Les scientifiques font des recommandations
Du 3 au 6 juin, le « One Ocean Science Congress » avait déjà positionné la science comme un acteur majeur de la conférence onusienne puisque les 2000 scientifiques présents ont transmis des recommandations que les gouvernants ont largement endossées. Les annonces se sont donc succédé. La « mission Neptune », dont les contours restent à définir, devra réunir « les expertises océanographiques et les meilleurs technologies, y compris spatiales, afin d’investir dans une connaissance utile et accessible librement à toutes les parties”, indique succinctement « les engagements de Nice pour l’océan », document qui regroupe toutes les initiatives prises pendant l’UNOC. La place de plus en plus prépondérante du spatial dans la recherche océanographique se concrétise par l’alliance « Space4Ocean », où les satellites sont appelés à renforcer leur rôle dans les mesures biochimiques et physiques des masses d’eau, mais aussi dans la surveillance des activités humaines. Dans ce registre, le fait que la société privée « Mercator Ocean » devienne une organisation intergouvernementale soutenue par douze Etats européens est également un signal fort. La nouvelle organisation devra développer les systèmes numériques qui décriront de plus en plus précisément l’état global des mers.

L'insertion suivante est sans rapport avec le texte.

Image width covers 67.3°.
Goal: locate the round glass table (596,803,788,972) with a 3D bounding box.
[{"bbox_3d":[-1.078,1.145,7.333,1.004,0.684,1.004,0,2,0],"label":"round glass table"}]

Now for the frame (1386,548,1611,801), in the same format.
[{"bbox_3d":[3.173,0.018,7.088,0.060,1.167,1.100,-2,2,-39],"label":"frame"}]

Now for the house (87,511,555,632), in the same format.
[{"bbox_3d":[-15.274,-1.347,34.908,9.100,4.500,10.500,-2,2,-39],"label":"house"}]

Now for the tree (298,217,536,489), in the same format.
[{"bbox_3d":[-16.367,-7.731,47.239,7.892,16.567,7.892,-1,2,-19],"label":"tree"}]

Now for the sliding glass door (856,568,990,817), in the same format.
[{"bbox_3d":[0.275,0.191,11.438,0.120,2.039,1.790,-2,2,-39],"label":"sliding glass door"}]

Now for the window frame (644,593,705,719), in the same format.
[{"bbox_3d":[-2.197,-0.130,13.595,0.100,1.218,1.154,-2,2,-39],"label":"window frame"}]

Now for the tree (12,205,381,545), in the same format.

De nouvelles entités vont par ailleurs servir d’outils pour les scientifiques, mais aussi les gouvernants et les sociétés civiles. C’est le cas du nouveau baromètre « Starfish » qui donnera désormais un état des lieux annuel de l’océan, permettant ainsi de mesurer les évolutions de l’écosystème marin dans son ensemble. La Plateforme internationale pour la durabilité de l’océan (IPOS) se veut également au service des Etats. « Notre objectif, c’est d’arriver en soutien aux Etats qui se posent des questions concrètes et précises sur leur activité en mer, explique Françoise Gaill, conseillère scientifique au CNRS et à l’origine de cette création. Ainsi, le Costa Rica a sollicité l’IPOS pour mieux connaître l’impact de sa pêche sur ses littoraux.” 140 universités abritant des unités travaillant sur l’océan ont par ailleurs lancé le « réseau international des universités marines » pour comparer leurs approches pédagogiques et construire de nouvelles filières de formation. La “Coalition pour une intelligence artificielle écologiquement durable » s’est dotée en février dernier d’une voie de recherche consacrée à l’océan.
Des rendez vous importants sur l’exploitation des fonds marins et la pollution plastique
Nice a été également l’occasion de rappeler le lancement en 2025 de « la décennie de l’action pour la science de la cryosphère » pilotée par l’Unesco. Ce programme international devra mettre en cohérence toute la recherche portant notamment sur les Pôles. Le CNRS a ainsi profité de l’UNOC pour publier sa prospective polaire à l’horizon 2035. Cette décennie aura pour point d’orgue l’année polaire internationale prévue en 2032.
Les barnums de l’UNOC à peine repliés, les diplomates ont déjà deux autres dates importantes à leur agenda de l’été. Du 15 juillet au 2 août, une nouvelle session de négociations sur l’exploration et l’exploitation des fonds marins se déroulera à Kingston (Jamaïque) et confrontera partisans et opposants à l’activité minière dans l’océan. Du 5 au 14 août, à Genève (Suisse), reprendront les discussions autour du « traité plastique » qui opposera cette fois les partisans d’une réduction de la production de plastique et ceux qui la rejettent.